Sajjan Kumar’s conviction: Hate is used as a political tool too often, punished too rarely
After 34 years, the victims of 1984 get justice. For others, the wait continues.
- Total Shares
Almost all of us have heard horror stories of the 1984 riots from our Sikh friends and their parents. The details have always been gut-wrenching.
I was first exposed to the proceedings of cases related to these riots a decade ago, as a young reporter covering the courts in Delhi. I have seen how Sikh activists and lawyers pleaded the cases — and how they were disappointed.
Justice has come three decades after lives were torn apart in the 1984 anti-Sikh violence. (Photo: India Today archives)
When Congress governments were in power at the Centre, justice for these victims seemed impossible. But finally, though delayed, justice has seen the light of day. One of the accused in the riots — Congress leader Sajjan Kumar — has been found guilty by the Delhi High Court.
It should never have taken three decades for Kumar to pay for his crimes.
All the guilty should have been brought to book long back.
But that is the problem with our country.
Politicians use hatred to get to their goals. Rioting has been used as a political tool many times, and all efforts made to save leaders’ henchmen.
The conviction rate in communal rioting cases is so abysmal that often, victims lose all hope.
Take some recent cases. The horrible Gujarat riots in 2002. Who doesn’t know the pain the sufferers have been undergoing for the past 16 years? Imagine the plight of these victims when they see some of the accused caught on TV sting operations, boasting about their acts. Women like Zakia Jafri, whose husband died trying to save innocent people in the Gulbarg Society of Ahmedabad, are still knocking on the doors of the higher courts.
The victims of the Gujarat riots of 2002 still wait for any kind of closure. (Photo: PTI)
Another recent example of rioting is the Muzaffarnagar case of 2013. The riots caused the death of 62 people, out of which 42 were Muslims and 20 Hindus. Scores of families were displaced, and continue to live in fear. Apart from other triggers, local politicians were alleged to have fanned the hate here. This case, too, is pending. Victims continue to wait.
India has seen several riots post-Independence, and politicians were implicated in many. Rather than being punished, many such ‘leaders’ were rewarded, sending out the signal that hate could be used for political gains.

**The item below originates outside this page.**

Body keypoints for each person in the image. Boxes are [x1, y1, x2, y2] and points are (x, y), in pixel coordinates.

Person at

The system, which should have been swift in delivering justice, often responded in a frustratingly slow manner — thus, the low conviction rates.

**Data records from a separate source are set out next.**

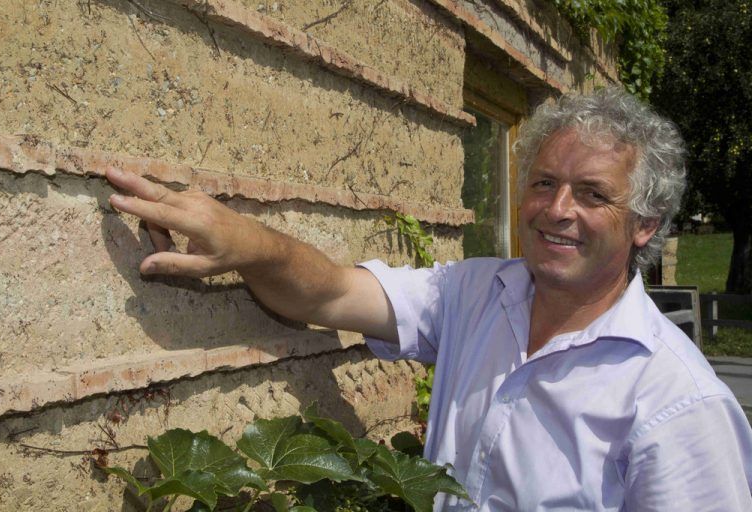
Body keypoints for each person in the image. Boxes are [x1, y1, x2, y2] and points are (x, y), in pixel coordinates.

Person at [106, 87, 752, 510]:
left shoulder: (678, 403)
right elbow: (330, 294)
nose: (557, 211)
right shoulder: (475, 293)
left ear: (645, 223)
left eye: (592, 194)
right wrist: (250, 243)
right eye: (544, 183)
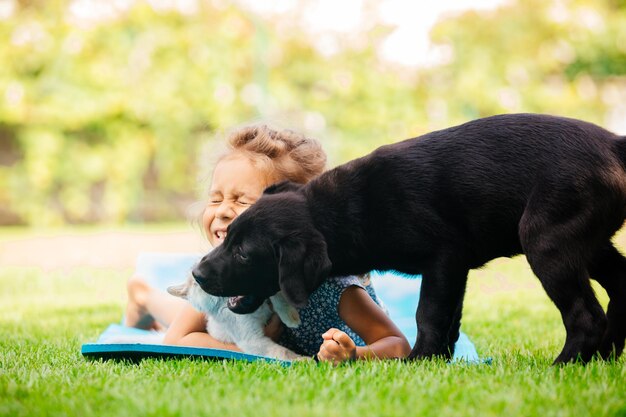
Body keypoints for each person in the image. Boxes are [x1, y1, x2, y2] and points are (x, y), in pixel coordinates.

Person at [125, 125, 410, 364]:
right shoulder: (229, 271)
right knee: (197, 318)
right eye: (215, 199)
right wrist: (262, 353)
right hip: (244, 333)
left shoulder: (335, 286)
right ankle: (142, 296)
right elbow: (178, 339)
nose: (222, 210)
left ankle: (142, 296)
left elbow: (397, 344)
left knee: (203, 323)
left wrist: (354, 355)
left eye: (241, 201)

Most people who get caught in such terrible acts of violence hardly ever get closure. The reason is the prolonged and tiring legal processes. NCRB data shows the conviction rate of riots has gone down over time — and the year 2016 saw the least number of such convictions.
In Muzaffarnagar, local politicians were alleged to have been involved in stoking the violence. (Photo: PTI)

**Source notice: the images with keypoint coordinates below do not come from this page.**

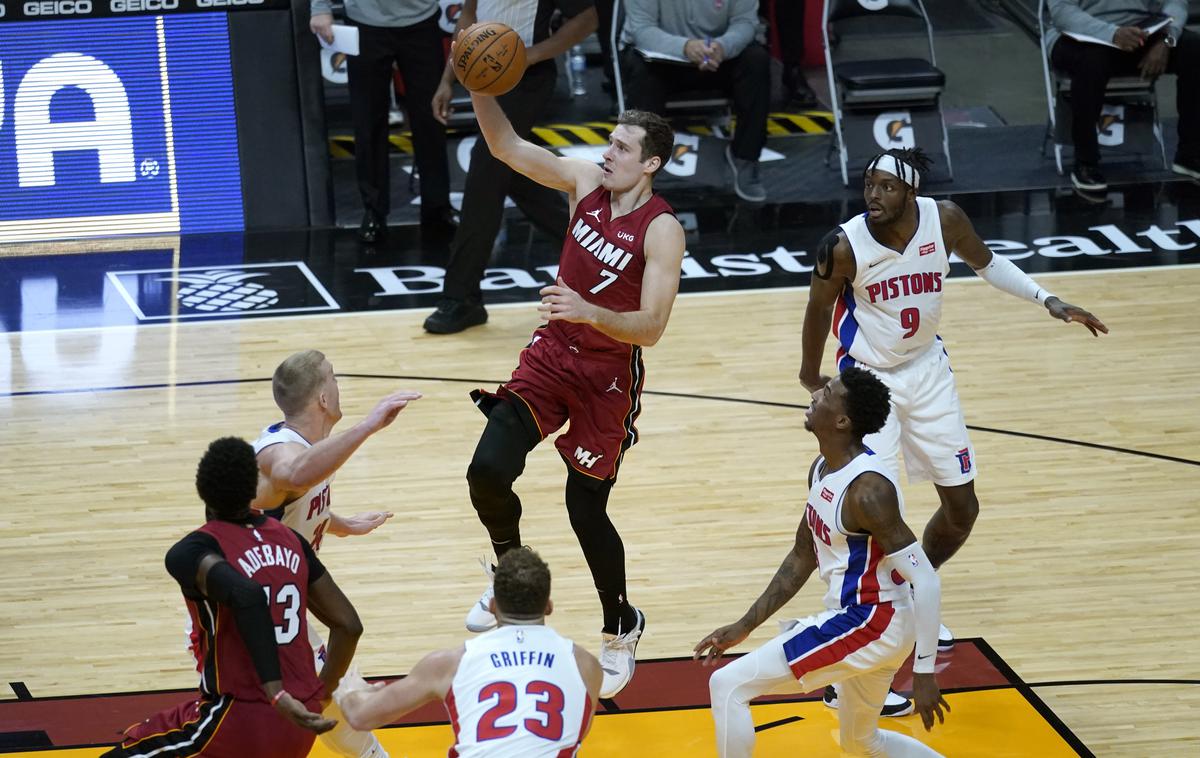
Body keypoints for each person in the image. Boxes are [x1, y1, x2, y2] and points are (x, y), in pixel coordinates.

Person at [798, 147, 1107, 712]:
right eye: (869, 185)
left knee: (962, 510)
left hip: (928, 371)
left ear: (911, 192)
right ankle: (848, 673)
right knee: (871, 520)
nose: (873, 195)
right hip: (867, 380)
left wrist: (1049, 300)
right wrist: (807, 371)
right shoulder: (843, 244)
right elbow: (818, 309)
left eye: (886, 187)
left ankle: (912, 598)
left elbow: (988, 265)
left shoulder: (947, 220)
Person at [449, 74, 684, 698]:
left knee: (585, 509)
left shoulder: (662, 229)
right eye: (609, 142)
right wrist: (477, 83)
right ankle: (509, 577)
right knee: (487, 470)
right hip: (553, 357)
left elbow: (653, 329)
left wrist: (589, 311)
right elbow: (504, 146)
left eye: (623, 148)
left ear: (652, 163)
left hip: (608, 377)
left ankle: (620, 625)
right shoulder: (584, 181)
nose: (608, 154)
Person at [694, 368, 949, 758]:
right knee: (860, 742)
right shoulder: (822, 469)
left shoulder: (868, 491)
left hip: (871, 621)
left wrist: (925, 672)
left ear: (843, 421)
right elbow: (801, 556)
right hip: (874, 624)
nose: (816, 395)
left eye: (827, 392)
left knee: (727, 685)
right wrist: (744, 626)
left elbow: (926, 580)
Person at [104, 437, 362, 758]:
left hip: (240, 716)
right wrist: (320, 694)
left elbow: (247, 595)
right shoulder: (292, 540)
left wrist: (275, 692)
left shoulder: (193, 551)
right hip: (300, 720)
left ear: (201, 489)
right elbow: (349, 625)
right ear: (254, 487)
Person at [251, 349, 421, 757]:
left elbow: (296, 503)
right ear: (323, 400)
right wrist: (368, 425)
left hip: (284, 597)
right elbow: (293, 475)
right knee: (333, 702)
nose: (337, 384)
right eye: (333, 378)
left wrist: (340, 524)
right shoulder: (279, 451)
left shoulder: (311, 447)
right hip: (256, 607)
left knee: (340, 713)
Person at [423, 0, 599, 334]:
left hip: (527, 79)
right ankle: (600, 250)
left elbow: (589, 18)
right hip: (484, 77)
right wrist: (450, 77)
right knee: (515, 176)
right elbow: (469, 15)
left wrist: (531, 54)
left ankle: (462, 298)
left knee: (485, 178)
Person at [333, 549, 602, 755]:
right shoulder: (587, 666)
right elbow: (572, 733)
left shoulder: (450, 663)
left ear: (492, 606)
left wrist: (351, 692)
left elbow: (360, 716)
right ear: (549, 606)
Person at [310, 0, 457, 243]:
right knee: (368, 121)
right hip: (364, 20)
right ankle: (374, 211)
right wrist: (321, 8)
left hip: (421, 17)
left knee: (431, 117)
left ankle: (438, 208)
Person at [619, 0, 770, 202]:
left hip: (717, 56)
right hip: (661, 57)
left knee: (756, 60)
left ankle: (745, 158)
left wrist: (722, 47)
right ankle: (641, 165)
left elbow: (745, 22)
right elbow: (642, 29)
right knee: (641, 70)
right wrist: (685, 47)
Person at [1043, 0, 1198, 192]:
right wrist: (1112, 34)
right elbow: (1062, 12)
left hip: (1139, 33)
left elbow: (1175, 2)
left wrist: (1166, 39)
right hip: (1079, 34)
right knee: (1092, 61)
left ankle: (1190, 155)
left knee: (1194, 48)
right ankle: (1086, 162)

A careful analysis of the data suggests that there are flaws in the legal system. Other than the lumbering judicial process, there is negligence on behalf of the police too.
It is the duty of the state to ensure that justice is delivered to the victims. The system should be helping those who have been wronged — not the other way around.
Sajjan Kumar’s conviction is a welcome development — but matters shouldn’t just stop here.
All those who have perpetrated gruesome violence against helpless people should be brought to book, irrespective of their political affiliations. And this should happen irrespective of the party in power. Why should Sajjan Kumar only get convicted when the BJP is in power, and not when the Congress is governing the country?
Also, if politicians or people in power are found guilty of such crimes, they should be shamed, punished and isolated, without anyone trying to come to their support or rewarding them. A conscious stop to the incentivisation of hate is the only way this country can actually be secular in nature.
The day that happens, this country will become truly inclusive, where members of every community can live without fear of being persecuted.